RECORD EXCERPTS
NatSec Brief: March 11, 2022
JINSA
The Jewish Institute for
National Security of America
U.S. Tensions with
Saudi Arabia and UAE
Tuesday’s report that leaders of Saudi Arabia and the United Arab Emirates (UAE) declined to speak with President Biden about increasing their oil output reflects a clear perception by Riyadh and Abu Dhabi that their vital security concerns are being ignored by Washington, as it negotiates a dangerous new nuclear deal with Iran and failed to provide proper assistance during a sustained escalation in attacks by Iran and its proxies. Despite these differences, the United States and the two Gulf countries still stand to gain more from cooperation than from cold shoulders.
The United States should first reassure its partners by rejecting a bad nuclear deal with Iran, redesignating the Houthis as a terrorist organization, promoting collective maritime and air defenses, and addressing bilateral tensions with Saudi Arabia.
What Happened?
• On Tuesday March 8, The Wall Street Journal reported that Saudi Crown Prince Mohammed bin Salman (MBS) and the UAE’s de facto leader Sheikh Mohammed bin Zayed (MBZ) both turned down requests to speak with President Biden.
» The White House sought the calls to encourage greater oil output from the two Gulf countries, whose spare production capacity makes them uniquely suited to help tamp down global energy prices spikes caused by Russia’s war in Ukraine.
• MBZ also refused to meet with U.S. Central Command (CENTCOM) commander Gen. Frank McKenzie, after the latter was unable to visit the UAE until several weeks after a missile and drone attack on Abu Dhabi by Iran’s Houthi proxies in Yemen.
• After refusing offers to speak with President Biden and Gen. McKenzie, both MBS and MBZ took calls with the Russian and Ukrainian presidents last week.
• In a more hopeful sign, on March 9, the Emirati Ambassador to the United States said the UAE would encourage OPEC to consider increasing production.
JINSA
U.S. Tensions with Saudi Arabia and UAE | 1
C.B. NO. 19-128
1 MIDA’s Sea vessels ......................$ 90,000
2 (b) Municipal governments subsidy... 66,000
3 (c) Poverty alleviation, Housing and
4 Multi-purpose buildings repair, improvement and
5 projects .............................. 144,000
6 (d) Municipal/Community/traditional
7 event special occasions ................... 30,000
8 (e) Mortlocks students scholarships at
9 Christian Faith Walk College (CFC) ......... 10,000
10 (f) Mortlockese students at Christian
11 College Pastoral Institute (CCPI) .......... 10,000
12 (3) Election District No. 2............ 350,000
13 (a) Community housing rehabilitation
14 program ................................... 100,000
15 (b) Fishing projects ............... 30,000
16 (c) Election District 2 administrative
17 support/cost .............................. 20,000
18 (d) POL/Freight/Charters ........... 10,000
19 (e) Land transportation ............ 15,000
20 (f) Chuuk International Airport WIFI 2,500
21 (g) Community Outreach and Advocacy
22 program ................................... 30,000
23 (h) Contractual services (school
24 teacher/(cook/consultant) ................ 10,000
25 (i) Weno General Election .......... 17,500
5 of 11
* * *
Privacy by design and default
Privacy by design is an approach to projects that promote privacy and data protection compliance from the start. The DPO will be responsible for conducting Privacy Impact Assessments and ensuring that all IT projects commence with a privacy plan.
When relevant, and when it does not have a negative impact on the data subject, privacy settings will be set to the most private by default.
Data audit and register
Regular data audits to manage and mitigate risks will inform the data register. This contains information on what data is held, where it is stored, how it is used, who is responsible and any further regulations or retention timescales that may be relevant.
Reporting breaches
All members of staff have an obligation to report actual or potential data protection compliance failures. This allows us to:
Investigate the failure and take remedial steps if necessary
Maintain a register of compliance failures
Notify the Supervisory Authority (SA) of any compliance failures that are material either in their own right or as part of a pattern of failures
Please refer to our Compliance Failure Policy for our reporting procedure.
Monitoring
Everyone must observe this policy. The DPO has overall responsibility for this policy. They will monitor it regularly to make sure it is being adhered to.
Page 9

ASSIGNMENT
Reproduce each line in the listing above that mentions the string "College".

FINISHED TASK
9 Christian Faith Walk College (CFC) ......... 10,000
11 College Pastoral Institute (CCPI) .......... 10,000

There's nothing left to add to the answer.